La gran dificultad de la democracia en los actuales tiempos está en ese desfallecimiento


de ánimo que muestran los burgueses progresistas cuando se les coloca ante la exigencia de
la igualdad de resultado. Se está demostrando en el mundo que sólo los temperamentos
conservadores tienen capacidad crítica y ánimo bastante para desentrañar el planteo,
establecer cuánto hay de cierto en él y cuánto tiene de sofisma. Y luego ellos, los
conservadores, pueden estructurar un sistema dialéctico capaz de contrarrestar las
pretensiones de rendición incondicional de los igualitaristas irredimibles.

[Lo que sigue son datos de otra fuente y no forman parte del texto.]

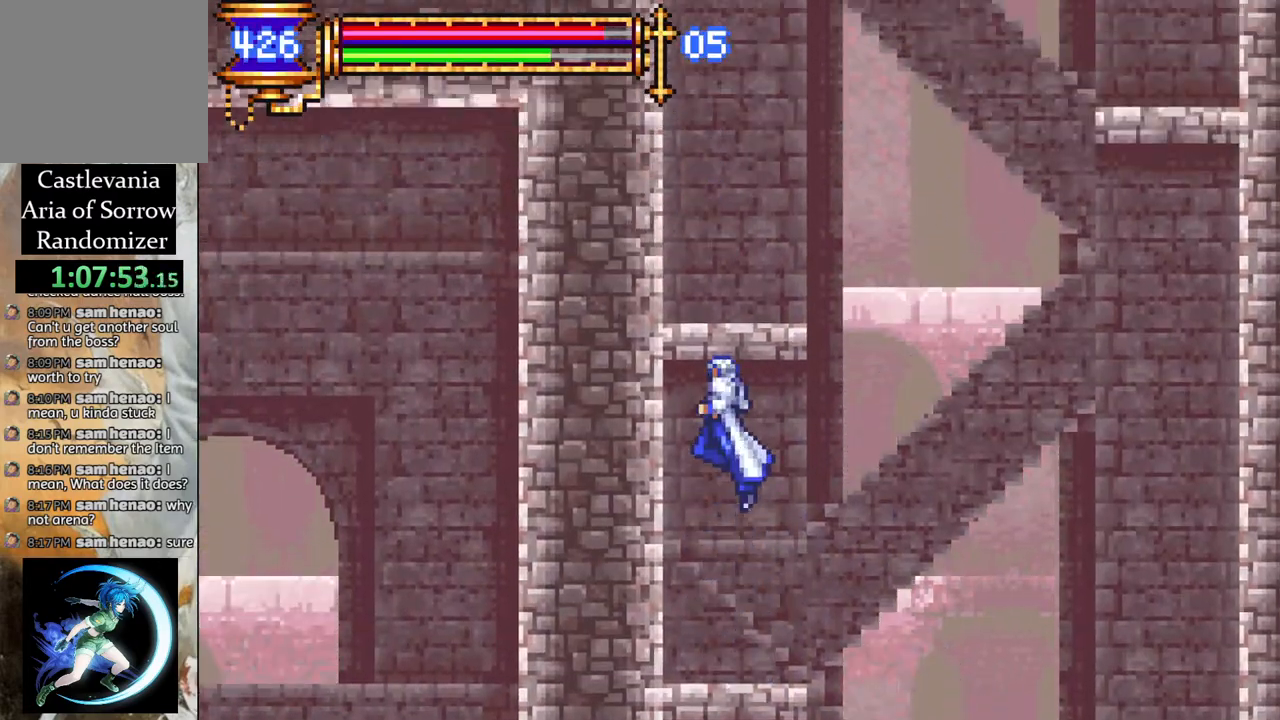
{"buttons": [], "left_stick": "center", "right_stick": "center", "events": [[100, "CROSS", "up"], [150, "CROSS", "down"], [417, "DPAD_RIGHT", "down"], [433, "CROSS", "up"], [500, "DPAD_RIGHT", "up"]]}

Este enunciado trasciende la situación partidista actual de Colombia. Cuando hablo de


conservadores, me refiero a los conservadores de todos los partidos; lo mismo sucede con los
progresistas desfallecientes, que los hay en todas las colectividades políticas. Lo que he
tratado de enunciar o, mejor, de descubrir, es el nuevo punto focal a donde están
convergiendo intencional o inconscientemente todos los enfoques de la política
contemporánea. Porque acaso la parte más deplorable de la situación por que atraviesa la
cultura occidental no es tanto el desfallecimiento del ánimo anotado, que ya de por sí es
horrendo como espectáculo de indignidad, sino la falta de conciencia con que se acepta un
visible y persistente fenómeno de decadencia de los valores tradicionales.